In the anniversary post below, what date is inscribed inside the couple's rings?

- EXCERPT -
----
Julie and Martin: We Stay Together For the Kids

Martin and I have been married for ten years today.

While yesterday was the civil ceremony anniversary, April 6, 2002 is the date we have inscribed inside our rings. That’s the day we stood up in front of our friends and family, and pledged before God to be committed to each other as husband and wife.

It’s really hard to believe that we’ve been together a whole decade. The time has flown by so quickly, and yet here we are, with ten very solid and full years behind us, living the life we’ve always wanted for ourselves.

As it goes with anniversaries, I’ve been reflecting, staring at the wedding photos of our younger selves and noticing how we’ve changed, trying to figure out what has kept it all together.

And it dawned on me.

We’ve stayed together because of the kids.

 

I’m not talking about these kids, though.
While Miss C, Lola, and Jaz are the inspiration for many of our choices, we do not pin the responsibility and challenge of sticking to our marriage on them.
No, I’m talking about these kids: the young Julie and Martin who were very certain about a lot of things back in the beginning.

 How I hated to be called a kid back then!
Of course, the numbers were not on my side to winning that argument whenever someone pointed out that we were just babies, and marrying so young. 

I was three weeks shy of my 21st birthday when I married Martin. He was already 23.

But we were together for a few years by that point, and both of us were living on our own at the time. Both of us were serious and ambitious.

I didn’t like that our decision to marry was being judged by our ages. We were adults. We had it all figured out.

Control freak. A little.

Ah, there’s Martin. Double-checking the order of procession. Because everything has an order.

 

However, I look back now, and in that laughable way that time and perspective plays with us, I understand that we were kids back then.

But, oh, we knew a lot of things.
----
- DATASET EXCERPT -
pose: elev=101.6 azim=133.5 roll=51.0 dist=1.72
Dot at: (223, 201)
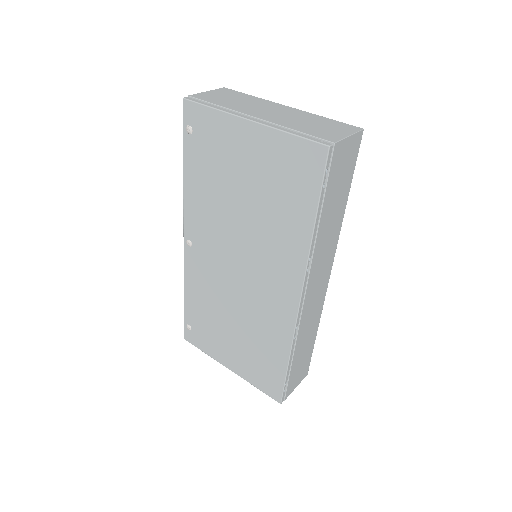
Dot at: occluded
----
- SOLUTION TO THIS EXERCISE -
April 6, 2002.